### Dataset

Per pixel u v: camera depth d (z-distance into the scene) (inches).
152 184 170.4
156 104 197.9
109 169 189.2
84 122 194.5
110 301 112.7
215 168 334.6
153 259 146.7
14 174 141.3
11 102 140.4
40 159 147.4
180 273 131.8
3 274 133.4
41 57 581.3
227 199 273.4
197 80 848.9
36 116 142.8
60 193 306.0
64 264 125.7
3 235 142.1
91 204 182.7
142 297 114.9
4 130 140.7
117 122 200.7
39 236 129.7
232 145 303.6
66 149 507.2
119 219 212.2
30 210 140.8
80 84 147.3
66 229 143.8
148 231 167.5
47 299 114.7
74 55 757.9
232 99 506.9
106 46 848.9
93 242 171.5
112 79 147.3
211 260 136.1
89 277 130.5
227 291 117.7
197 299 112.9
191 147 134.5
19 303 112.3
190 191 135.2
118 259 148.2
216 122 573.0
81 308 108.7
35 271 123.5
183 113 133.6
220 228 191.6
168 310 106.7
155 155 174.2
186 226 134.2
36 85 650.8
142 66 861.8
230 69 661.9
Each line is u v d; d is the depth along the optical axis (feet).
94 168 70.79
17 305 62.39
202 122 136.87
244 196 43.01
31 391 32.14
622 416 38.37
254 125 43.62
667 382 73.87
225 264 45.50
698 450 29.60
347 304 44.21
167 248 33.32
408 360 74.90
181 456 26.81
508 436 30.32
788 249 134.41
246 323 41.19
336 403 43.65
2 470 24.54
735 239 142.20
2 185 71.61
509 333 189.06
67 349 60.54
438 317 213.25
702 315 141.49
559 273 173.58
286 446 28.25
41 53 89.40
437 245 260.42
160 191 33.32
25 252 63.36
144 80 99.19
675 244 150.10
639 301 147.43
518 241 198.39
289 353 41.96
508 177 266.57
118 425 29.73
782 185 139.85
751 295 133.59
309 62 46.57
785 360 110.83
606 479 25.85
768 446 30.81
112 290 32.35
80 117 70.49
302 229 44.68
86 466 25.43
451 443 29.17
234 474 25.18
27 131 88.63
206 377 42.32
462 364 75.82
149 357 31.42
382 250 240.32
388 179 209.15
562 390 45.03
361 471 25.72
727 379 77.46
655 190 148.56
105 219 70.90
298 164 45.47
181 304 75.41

### Try it
Write the data out in full, matching every line exactly.

### Solution for this task
Per pixel u v: camera depth d (z-distance into the scene) (inches).
152 184 170.4
156 104 197.9
109 169 189.2
84 122 194.5
110 301 112.7
215 168 334.6
153 259 146.7
14 174 141.3
11 102 140.4
40 159 147.4
180 273 131.8
3 274 133.4
41 57 581.3
227 199 273.4
197 80 848.9
36 116 142.8
60 193 306.0
64 264 125.7
3 235 142.1
91 204 182.7
142 297 114.9
4 130 140.7
117 122 200.7
39 236 129.7
232 145 303.6
66 149 507.2
119 219 212.2
30 210 140.8
80 84 147.3
66 229 143.8
148 231 167.5
47 299 114.7
74 55 757.9
232 99 506.9
106 46 848.9
93 242 171.5
112 79 147.3
211 260 136.1
89 277 130.5
227 291 117.7
197 299 112.9
191 147 134.5
19 303 112.3
190 191 135.2
118 259 148.2
216 122 573.0
81 308 108.7
35 271 123.5
183 113 133.6
220 228 191.6
168 310 106.7
155 155 174.2
186 226 134.2
36 85 650.8
142 66 861.8
230 69 661.9
Each line is u v d; d is the depth along the optical axis (feet).
94 168 70.79
17 305 62.39
202 122 136.87
244 196 43.01
31 391 32.14
622 416 38.37
254 125 43.62
667 382 73.87
225 264 45.50
698 450 29.60
347 304 44.21
167 248 33.32
408 360 74.90
181 456 26.81
508 436 30.32
788 249 134.41
246 323 41.19
336 403 43.65
2 470 24.54
735 239 142.20
2 185 71.61
509 333 189.06
67 349 60.54
438 317 213.25
702 315 141.49
559 273 173.58
286 446 28.25
41 53 89.40
437 245 260.42
160 191 33.32
25 252 63.36
144 80 99.19
675 244 150.10
639 301 147.43
518 241 198.39
289 353 41.96
508 177 266.57
118 425 29.73
782 185 139.85
751 295 133.59
309 62 46.57
785 360 110.83
606 479 25.85
768 446 30.81
112 290 32.35
80 117 70.49
302 229 44.68
86 466 25.43
451 443 29.17
234 474 25.18
27 131 88.63
206 377 42.32
462 364 75.82
149 357 31.42
382 250 240.32
388 179 209.15
562 390 45.03
361 471 25.72
727 379 77.46
655 190 148.56
105 219 70.90
298 164 45.47
181 304 75.41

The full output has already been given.